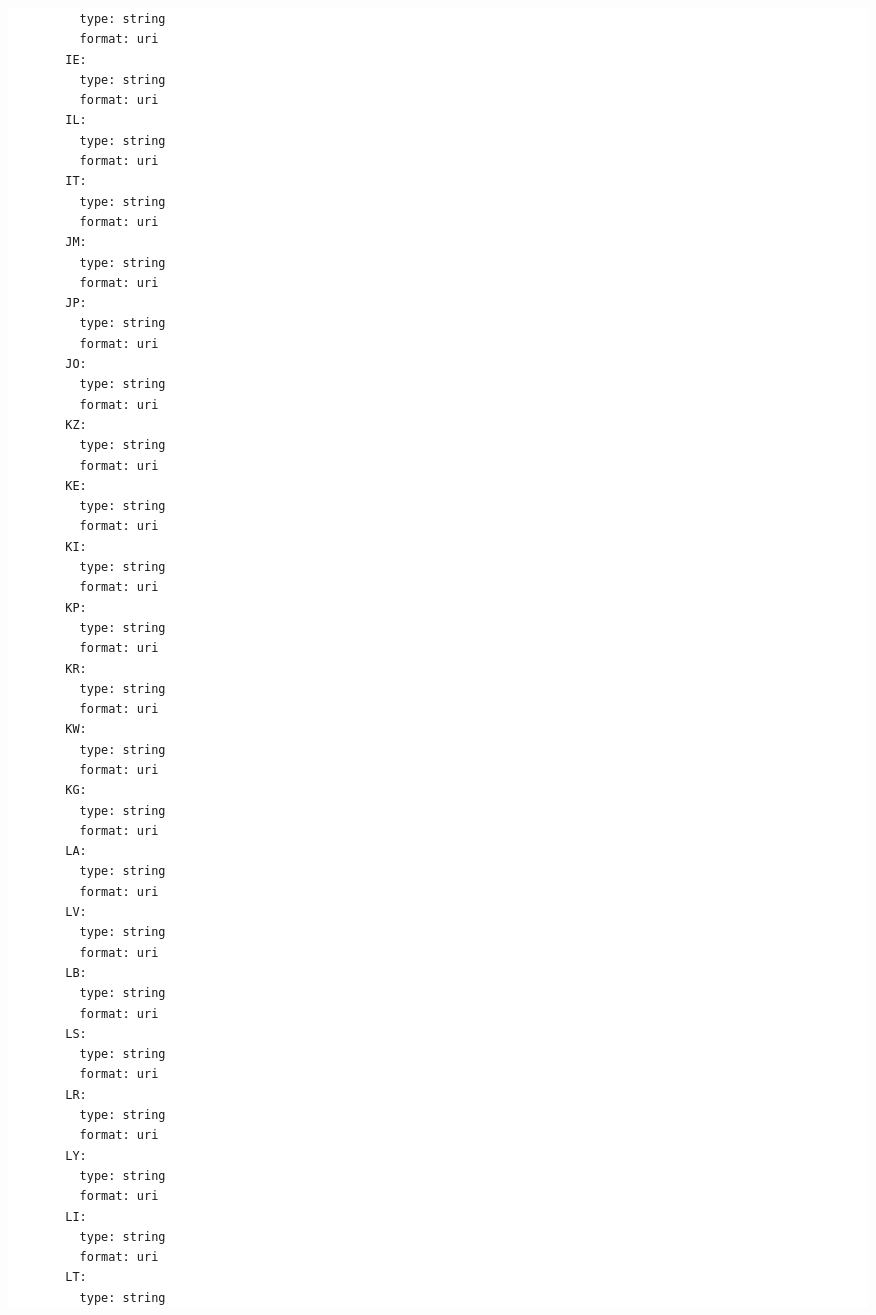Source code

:               type: string
              format: uri
            IE:
              type: string
              format: uri
            IL:
              type: string
              format: uri
            IT:
              type: string
              format: uri
            JM:
              type: string
              format: uri
            JP:
              type: string
              format: uri
            JO:
              type: string
              format: uri
            KZ:
              type: string
              format: uri
            KE:
              type: string
              format: uri
            KI:
              type: string
              format: uri
            KP:
              type: string
              format: uri
            KR:
              type: string
              format: uri
            KW:
              type: string
              format: uri
            KG:
              type: string
              format: uri
            LA:
              type: string
              format: uri
            LV:
              type: string
              format: uri
            LB:
              type: string
              format: uri
            LS:
              type: string
              format: uri
            LR:
              type: string
              format: uri
            LY:
              type: string
              format: uri
            LI:
              type: string
              format: uri
            LT:
              type: string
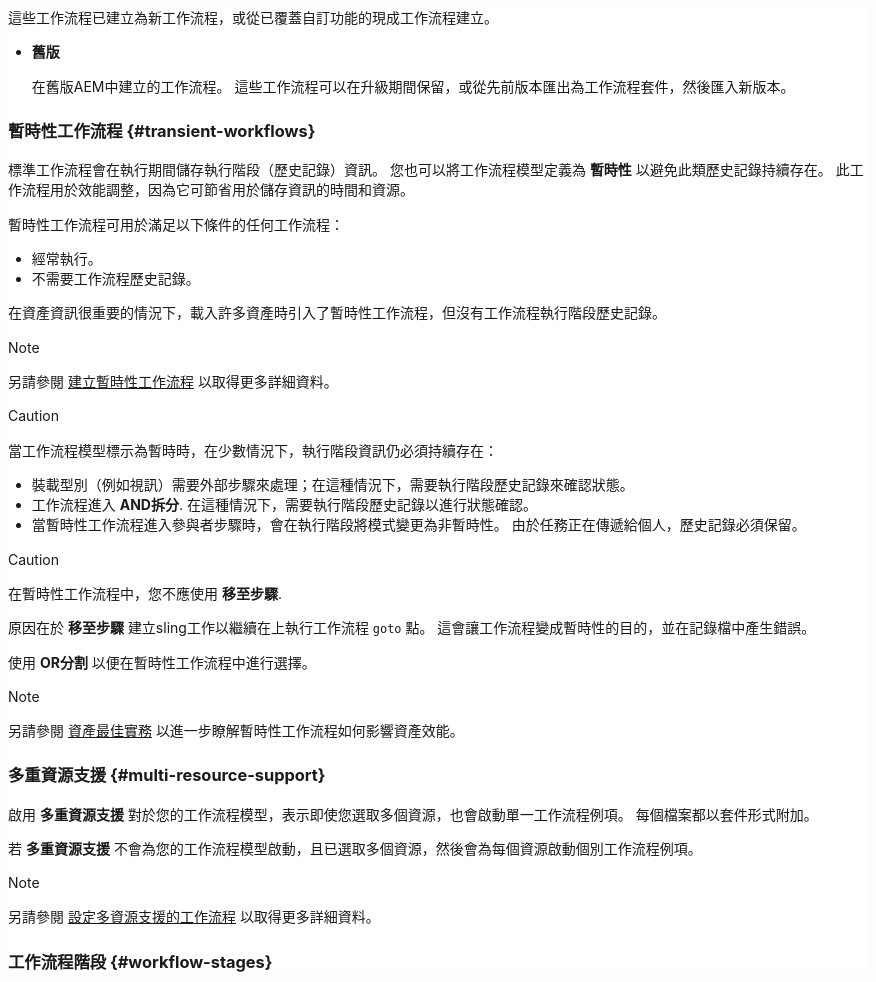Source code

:    這些工作流程已建立為新工作流程，或從已覆蓋自訂功能的現成工作流程建立。

* **舊版**

   在舊版AEM中建立的工作流程。 這些工作流程可以在升級期間保留，或從先前版本匯出為工作流程套件，然後匯入新版本。

### 暫時性工作流程 {#transient-workflows}

標準工作流程會在執行期間儲存執行階段（歷史記錄）資訊。 您也可以將工作流程模型定義為 **暫時性** 以避免此類歷史記錄持續存在。 此工作流程用於效能調整，因為它可節省用於儲存資訊的時間和資源。

暫時性工作流程可用於滿足以下條件的任何工作流程：

* 經常執行。
* 不需要工作流程歷史記錄。

在資產資訊很重要的情況下，載入許多資產時引入了暫時性工作流程，但沒有工作流程執行階段歷史記錄。

>[!NOTE]
>
>另請參閱 [建立暫時性工作流程](/help/sites-developing/workflows-models.md#creating-a-transient-workflow) 以取得更多詳細資料。

>[!CAUTION]
>
>當工作流程模型標示為暫時時，在少數情況下，執行階段資訊仍必須持續存在：
>
>* 裝載型別（例如視訊）需要外部步驟來處理；在這種情況下，需要執行階段歷史記錄來確認狀態。
>* 工作流程進入 **AND拆分**. 在這種情況下，需要執行階段歷史記錄以進行狀態確認。
>* 當暫時性工作流程進入參與者步驟時，會在執行階段將模式變更為非暫時性。 由於任務正在傳遞給個人，歷史記錄必須保留。
>


>[!CAUTION]
>
>在暫時性工作流程中，您不應使用 **移至步驟**.
>
>原因在於 **移至步驟** 建立sling工作以繼續在上執行工作流程 `goto` 點。 這會讓工作流程變成暫時性的目的，並在記錄檔中產生錯誤。
>
>使用 **OR分割** 以便在暫時性工作流程中進行選擇。

>[!NOTE]
>
>另請參閱 [資產最佳實務](/help/assets/performance-tuning-guidelines.md#transient-workflows) 以進一步瞭解暫時性工作流程如何影響資產效能。

### 多重資源支援 {#multi-resource-support}

啟用 **多重資源支援** 對於您的工作流程模型，表示即使您選取多個資源，也會啟動單一工作流程例項。 每個檔案都以套件形式附加。

若 **多重資源支援** 不會為您的工作流程模型啟動，且已選取多個資源，然後會為每個資源啟動個別工作流程例項。

>[!NOTE]
>
>另請參閱 [設定多資源支援的工作流程](/help/sites-developing/workflows-models.md#configuring-a-workflow-for-multi-resource-support) 以取得更多詳細資料。

### 工作流程階段 {#workflow-stages}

———

- _Brief_: Where an entry includes an image, leave that image out; otherwise, reproduce everything exactly.

- _Finished exercise_:
Source code

:               type: string
              format: uri
            IE:
              type: string
              format: uri
            IL:
              type: string
              format: uri
            IT:
              type: string
              format: uri
            JM:
              type: string
              format: uri
            JP:
              type: string
              format: uri
            JO:
              type: string
              format: uri
            KZ:
              type: string
              format: uri
            KE:
              type: string
              format: uri
            KI:
              type: string
              format: uri
            KP:
              type: string
              format: uri
            KR:
              type: string
              format: uri
            KW:
              type: string
              format: uri
            KG:
              type: string
              format: uri
            LA:
              type: string
              format: uri
            LV:
              type: string
              format: uri
            LB:
              type: string
              format: uri
            LS:
              type: string
              format: uri
            LR:
              type: string
              format: uri
            LY:
              type: string
              format: uri
            LI:
              type: string
              format: uri
            LT:
              type: string
Source code

:    這些工作流程已建立為新工作流程，或從已覆蓋自訂功能的現成工作流程建立。

* **舊版**

   在舊版AEM中建立的工作流程。 這些工作流程可以在升級期間保留，或從先前版本匯出為工作流程套件，然後匯入新版本。

### 暫時性工作流程 {#transient-workflows}

標準工作流程會在執行期間儲存執行階段（歷史記錄）資訊。 您也可以將工作流程模型定義為 **暫時性** 以避免此類歷史記錄持續存在。 此工作流程用於效能調整，因為它可節省用於儲存資訊的時間和資源。

暫時性工作流程可用於滿足以下條件的任何工作流程：

* 經常執行。
* 不需要工作流程歷史記錄。

在資產資訊很重要的情況下，載入許多資產時引入了暫時性工作流程，但沒有工作流程執行階段歷史記錄。

>[!NOTE]
>
>另請參閱 [建立暫時性工作流程](/help/sites-developing/workflows-models.md#creating-a-transient-workflow) 以取得更多詳細資料。

>[!CAUTION]
>
>當工作流程模型標示為暫時時，在少數情況下，執行階段資訊仍必須持續存在：
>
>* 裝載型別（例如視訊）需要外部步驟來處理；在這種情況下，需要執行階段歷史記錄來確認狀態。
>* 工作流程進入 **AND拆分**. 在這種情況下，需要執行階段歷史記錄以進行狀態確認。
>* 當暫時性工作流程進入參與者步驟時，會在執行階段將模式變更為非暫時性。 由於任務正在傳遞給個人，歷史記錄必須保留。
>


>[!CAUTION]
>
>在暫時性工作流程中，您不應使用 **移至步驟**.
>
>原因在於 **移至步驟** 建立sling工作以繼續在上執行工作流程 `goto` 點。 這會讓工作流程變成暫時性的目的，並在記錄檔中產生錯誤。
>
>使用 **OR分割** 以便在暫時性工作流程中進行選擇。

>[!NOTE]
>
>另請參閱 [資產最佳實務](/help/assets/performance-tuning-guidelines.md#transient-workflows) 以進一步瞭解暫時性工作流程如何影響資產效能。

### 多重資源支援 {#multi-resource-support}

啟用 **多重資源支援** 對於您的工作流程模型，表示即使您選取多個資源，也會啟動單一工作流程例項。 每個檔案都以套件形式附加。

若 **多重資源支援** 不會為您的工作流程模型啟動，且已選取多個資源，然後會為每個資源啟動個別工作流程例項。

>[!NOTE]
>
>另請參閱 [設定多資源支援的工作流程](/help/sites-developing/workflows-models.md#configuring-a-workflow-for-multi-resource-support) 以取得更多詳細資料。

### 工作流程階段 {#workflow-stages}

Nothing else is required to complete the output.